= Objectifs =
1. D'après le texte sur l'année 1793, pourquoi cette année ne peut-elle pas être vue comme une simple parenthèse dans la Révolution française ? Répondez en une à trois phrases.
2. Rédigez la suite du texte sur l'année 1793, à partir de sa dernière phrase.

+++ Page

Voici 230 ans, le 21 janvier 1793, à 10 h 22, la tête du roi Louis XVI roulait dans le panier du bourreau Sanson, au pied de l’échafaud dressé place de la Révolution, ex-place Louis-XV. En même temps que le corps physique du monarque, c’est le principe même de la monarchie qui était supplicié ce jour-là, véritable séisme qui sidéra toute l’Europe. Onze mois plus tard, le 23 décembre 1793, ce qui restait de l’armée catholique et royale vendéenne était impitoyablement massacré par les troupes du général Westermann qui, dans un courrier à la Convention, s’en félicitait en ces termes : « Il n’y a plus de Vendée, citoyens républicains. Elle est morte sous notre sabre libre, avec ses femmes et ses enfants. Je viens de l’enterrer dans les marais et dans les bois de Savenay. Suivant les ordres que vous m’avez donnés, j’ai écrasé les enfants sous les pieds des chevaux, massacré des femmes, qui, au moins pour celles-là, n’enfanteront plus de brigands. Je n’ai pas un prisonnier à me reprocher. J’ai tout exterminé. »
21 janvier 1793-23 décembre 1793. Les deux bornes, éclaboussées de sang, qui délimitent ce qui fut peut-être l’année la plus sombre de l’histoire de France. « Je prie Dieu que le sang que vous allez répandre ne retombe jamais sur la France », avait dit Louis XVI avant d’être ligoté sur la bascule de la guillotine. Sa prière ne fut manifestement pas entendue.
Une parenthèse ?
Ce trou noir que fut l’année 1793, irréductiblement associée au mot de « Terreur », n’est pas une simple parenthèse dans une histoire lumineuse qui serait celle d’un grand élan de liberté, la Révolution française. Le sang a coulé avant, il coulera après. Que l’on se souvienne ainsi du meurtre fondateur, celui du marquis de Launay, gouverneur de la Bastille, dont la tête fut sciée par un boucher le 14 juillet 1789 avant d’être promenée au bout d’une pique. De l’affreux massacre des Gardes suisses aux Tuileries le 10 août 1792. Ou encore des hécatombes de septembre 1792, symbolisées par l’ignoble assassinat de la princesse de Lamballe, mutilée et profanée, et par la tuerie de 191 prêtres réfractaires, en particulier à la prison des Carmes.

++++++
+++ Jeu de données

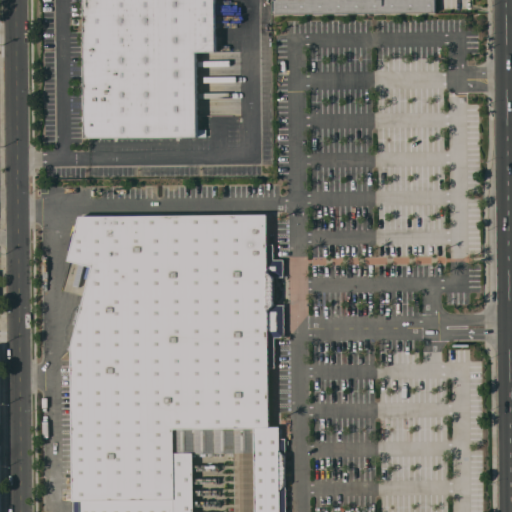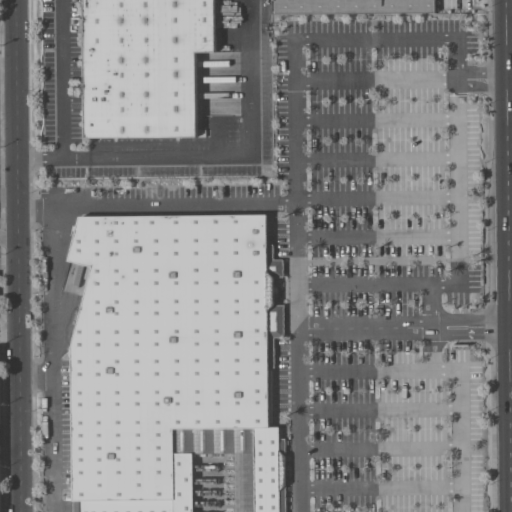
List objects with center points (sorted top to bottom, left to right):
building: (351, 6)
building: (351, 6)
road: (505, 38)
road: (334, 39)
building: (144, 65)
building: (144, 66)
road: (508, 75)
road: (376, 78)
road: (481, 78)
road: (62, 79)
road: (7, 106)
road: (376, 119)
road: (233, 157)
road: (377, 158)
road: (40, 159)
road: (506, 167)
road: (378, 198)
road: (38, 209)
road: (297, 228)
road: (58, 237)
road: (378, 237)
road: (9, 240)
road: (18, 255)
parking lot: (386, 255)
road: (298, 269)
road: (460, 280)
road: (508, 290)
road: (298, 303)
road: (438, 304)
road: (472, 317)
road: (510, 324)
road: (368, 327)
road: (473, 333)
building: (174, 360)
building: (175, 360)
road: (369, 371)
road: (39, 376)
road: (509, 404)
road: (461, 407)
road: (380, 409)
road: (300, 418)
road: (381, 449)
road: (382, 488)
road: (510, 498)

++++++
+++ Jeu de données

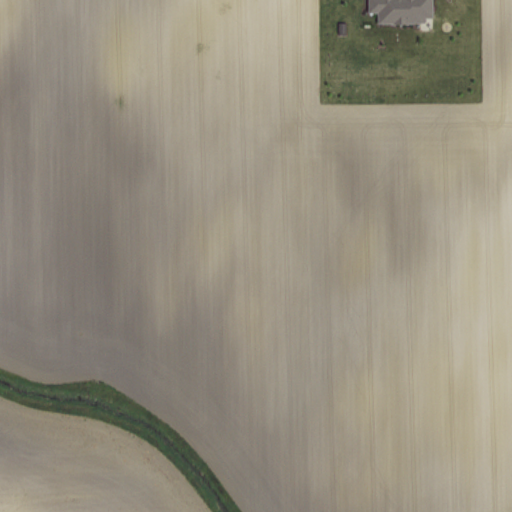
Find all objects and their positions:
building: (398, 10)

++++++
+++ Jeu de données

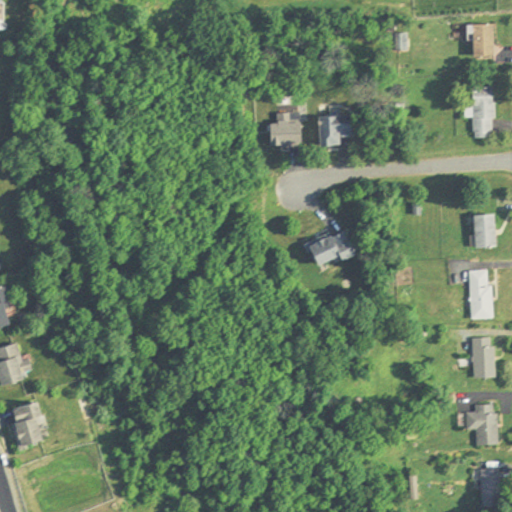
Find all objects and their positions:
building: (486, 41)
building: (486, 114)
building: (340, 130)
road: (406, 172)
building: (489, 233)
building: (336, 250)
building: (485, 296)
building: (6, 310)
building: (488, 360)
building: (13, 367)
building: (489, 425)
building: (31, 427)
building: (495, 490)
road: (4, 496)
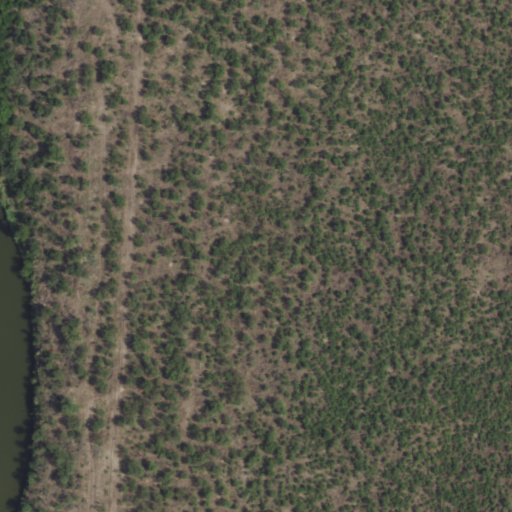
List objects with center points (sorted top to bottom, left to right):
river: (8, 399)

++++++

= Résultats =
1. Parce que le sang a coulé avant 1793 et coulera encore après. Le texte cite le meurtre du marquis de Launay le 14 juillet 1789, le massacre des Gardes suisses aux Tuileries le 10 août 1792 et les hécatombes de septembre 1792, dont l'assassinat de la princesse de Lamballe et la tuerie de 191 prêtres réfractaires.

2.
Toutes ces horreurs, même si elles furent parfois orchestrées de sang-froid par des meneurs, relevaient bien souvent de phénomènes d’emballement, de lynchages, dont Gustave Le Bon a livré une analyse glaçante un siècle plus tard dans sa fameuse Psychologie des Foules (1895).
Il suffit de relire les récits des martyres subis par les chrétiens des premiers siècles pour comprendre que les sans-culottes n’avaient rien inventé en termes de sadisme. Ce qui va vraiment changer en 1793, c’est l’organisation scientifique des exécutions, des tueries, des persécutions, des arrestations, par une assemblée, la Convention, élue au suffrage universel masculin, qui a succédé à l’Assemblée nationale constituante en septembre 1792.
Étincelles
C’est cette assemblée, d’abord dominée par les Girondins, qui vote la mort du roi le 17 janvier 1793 et va décréter la levée en masse de 300 000 hommes pour aller combattre aux confins du Rhin les armées de l’Europe coalisée. Deux événements qui sont de puissants facteurs de l’insurrection de la Vendée, laquelle va devenir le champ d’application par excellence de la Terreur révolutionnaire. Le mécontentement couvait depuis longtemps dans cette région très pieuse dont les habitants – essentiellement des paysans – avaient participé avec intérêt à la rédaction des cahiers de doléances, mais n’avaient guère apprécié la Constitution civile du clergé du 12 juillet 1790 qui les avait privés de leurs « bons prêtres », c’est-à-dire des réfractaires qui avaient refusé de prêter serment et basculé dans la clandestinité.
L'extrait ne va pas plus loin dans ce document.